Saved data entries:
┄┄┄┄┄┄┄┄┄┄┄┄┄┄┄┄┄┄┄┄

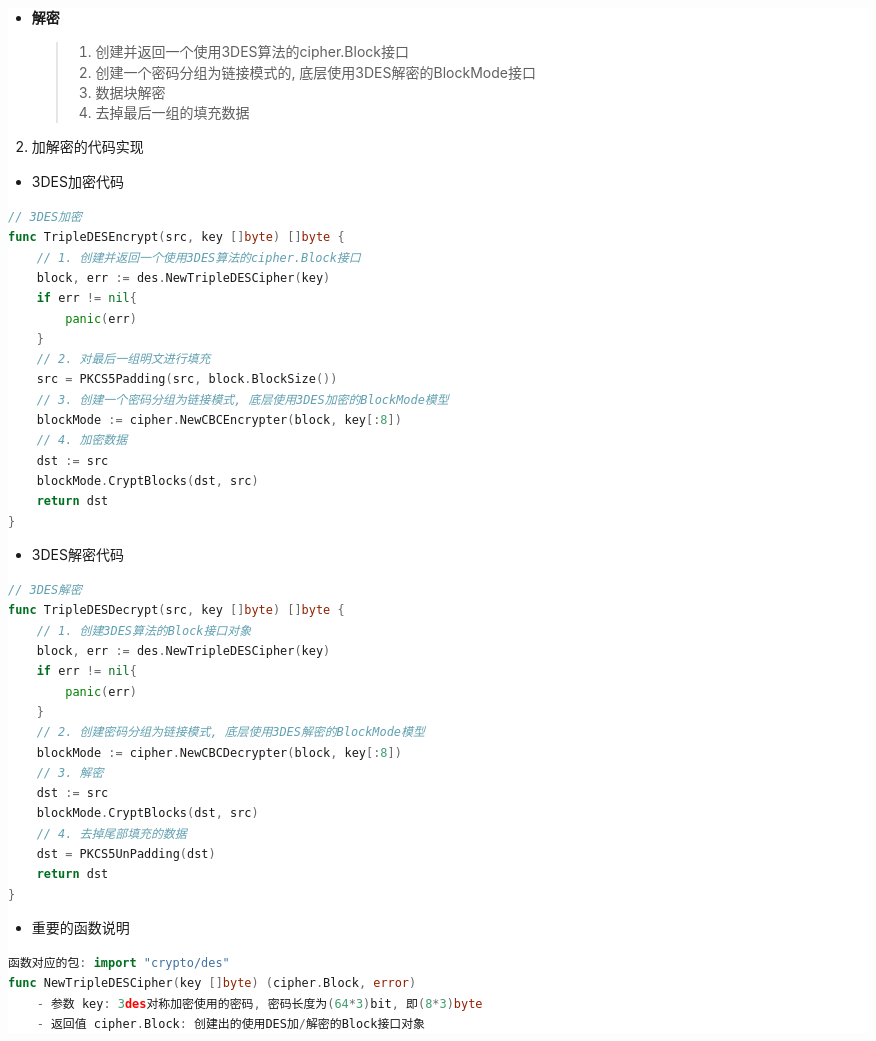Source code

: - **解密**

  > 1. 创建并返回一个使用3DES算法的cipher.Block接口
  > 2. 创建一个密码分组为链接模式的, 底层使用3DES解密的BlockMode接口
  > 3. 数据块解密
  > 4. 去掉最后一组的填充数据

2. 加解密的代码实现

* 3DES加密代码

```go
// 3DES加密
func TripleDESEncrypt(src, key []byte) []byte {
	// 1. 创建并返回一个使用3DES算法的cipher.Block接口
	block, err := des.NewTripleDESCipher(key)
	if err != nil{
		panic(err)
	}
	// 2. 对最后一组明文进行填充
	src = PKCS5Padding(src, block.BlockSize())
	// 3. 创建一个密码分组为链接模式, 底层使用3DES加密的BlockMode模型
	blockMode := cipher.NewCBCEncrypter(block, key[:8])
	// 4. 加密数据
	dst := src
	blockMode.CryptBlocks(dst, src)
	return dst
}
```

* 3DES解密代码

```go
// 3DES解密
func TripleDESDecrypt(src, key []byte) []byte {
	// 1. 创建3DES算法的Block接口对象
	block, err := des.NewTripleDESCipher(key)
	if err != nil{
		panic(err)
	}
	// 2. 创建密码分组为链接模式, 底层使用3DES解密的BlockMode模型
	blockMode := cipher.NewCBCDecrypter(block, key[:8])
	// 3. 解密
	dst := src
	blockMode.CryptBlocks(dst, src)
	// 4. 去掉尾部填充的数据
	dst = PKCS5UnPadding(dst)
	return dst
}
```

* 重要的函数说明

```go
函数对应的包: import "crypto/des"
func NewTripleDESCipher(key []byte) (cipher.Block, error)
	- 参数 key: 3des对称加密使用的密码, 密码长度为(64*3)bit, 即(8*3)byte
	- 返回值 cipher.Block: 创建出的使用DES加/解密的Block接口对象
```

┄┄┄┄┄┄┄┄┄┄┄┄┄┄┄┄┄┄┄┄

Transcribe the records above exactly and drop every picture.

Source code

: - **解密**

  > 1. 创建并返回一个使用3DES算法的cipher.Block接口
  > 2. 创建一个密码分组为链接模式的, 底层使用3DES解密的BlockMode接口
  > 3. 数据块解密
  > 4. 去掉最后一组的填充数据

2. 加解密的代码实现

* 3DES加密代码

```go
// 3DES加密
func TripleDESEncrypt(src, key []byte) []byte {
	// 1. 创建并返回一个使用3DES算法的cipher.Block接口
	block, err := des.NewTripleDESCipher(key)
	if err != nil{
		panic(err)
	}
	// 2. 对最后一组明文进行填充
	src = PKCS5Padding(src, block.BlockSize())
	// 3. 创建一个密码分组为链接模式, 底层使用3DES加密的BlockMode模型
	blockMode := cipher.NewCBCEncrypter(block, key[:8])
	// 4. 加密数据
	dst := src
	blockMode.CryptBlocks(dst, src)
	return dst
}
```

* 3DES解密代码

```go
// 3DES解密
func TripleDESDecrypt(src, key []byte) []byte {
	// 1. 创建3DES算法的Block接口对象
	block, err := des.NewTripleDESCipher(key)
	if err != nil{
		panic(err)
	}
	// 2. 创建密码分组为链接模式, 底层使用3DES解密的BlockMode模型
	blockMode := cipher.NewCBCDecrypter(block, key[:8])
	// 3. 解密
	dst := src
	blockMode.CryptBlocks(dst, src)
	// 4. 去掉尾部填充的数据
	dst = PKCS5UnPadding(dst)
	return dst
}
```

* 重要的函数说明

```go
函数对应的包: import "crypto/des"
func NewTripleDESCipher(key []byte) (cipher.Block, error)
	- 参数 key: 3des对称加密使用的密码, 密码长度为(64*3)bit, 即(8*3)byte
	- 返回值 cipher.Block: 创建出的使用DES加/解密的Block接口对象
```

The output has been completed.